To take things a step further, I treated the sum value of these three variables as a measure of my personal "cohesion" to further interpret the dataset. This is an attempt to create a general "evaluation" of my life at any given year.

On the chart above, the Happiness line is purple, the Engagement line is pink, the Adaptation line is orange, and the Fulfillment line is green. Color-coding of the plot area is meant to offer some guidance as to major life changes, which correspond with school changes (elementary/middle/high/college) followed by additional life changes (long-term location changes, marriage, and life with a child).

What I found most interesting about this exercise was that it demonstrated no clear corrolation between the levels of individual components, but a lot of loose tracking between channels. A major stressor that temporarily lowered Happiness (a difficult pregnancy and birth) proved an "investment" that led to greatly increased Happiness in subsequent years, as well as peaks of Engagement and Adaptation; at other times, decreases in the Happiness level almost seem to anticipate future drops in Engagement and Adaptation.

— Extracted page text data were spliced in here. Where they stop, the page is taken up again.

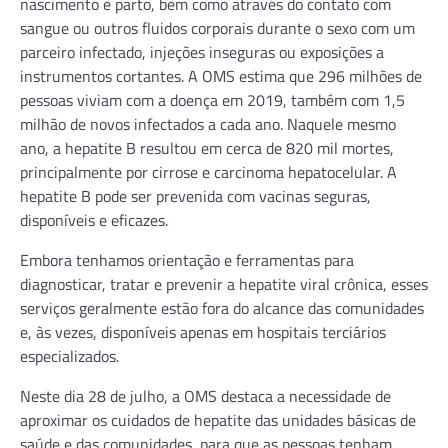
nascimento e parto, bem como através do contato com
sangue ou outros fluidos corporais durante o sexo com um
parceiro infectado, injeções inseguras ou exposições a
instrumentos cortantes. A OMS estima que 296 milhões de
pessoas viviam com a doença em 2019, também com 1,5
milhão de novos infectados a cada ano. Naquele mesmo
ano, a hepatite B resultou em cerca de 820 mil mortes,
principalmente por cirrose e carcinoma hepatocelular. A
hepatite B pode ser prevenida com vacinas seguras,
disponíveis e eficazes.
Embora tenhamos orientação e ferramentas para
diagnosticar, tratar e prevenir a hepatite viral crônica, esses
serviços geralmente estão fora do alcance das comunidades
e, às vezes, disponíveis apenas em hospitais terciários
especializados.
Neste dia 28 de julho, a OMS destaca a necessidade de
aproximar os cuidados de hepatite das unidades básicas de
saúde e das comunidades, para que as pessoas tenham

Much can be made of this stuff, even (or especially) if you construct your data set with a reliance on your intuition rather than careful examination. Perhaps the most enjoyable aspect of the exercise was using the spreadsheet and charting capabilities in a purely "artful" (that is, nonscientific) way. I'm not much for journaling, although I've done so in fits and starts. Maybe I should keep a "statistical abstract" instead.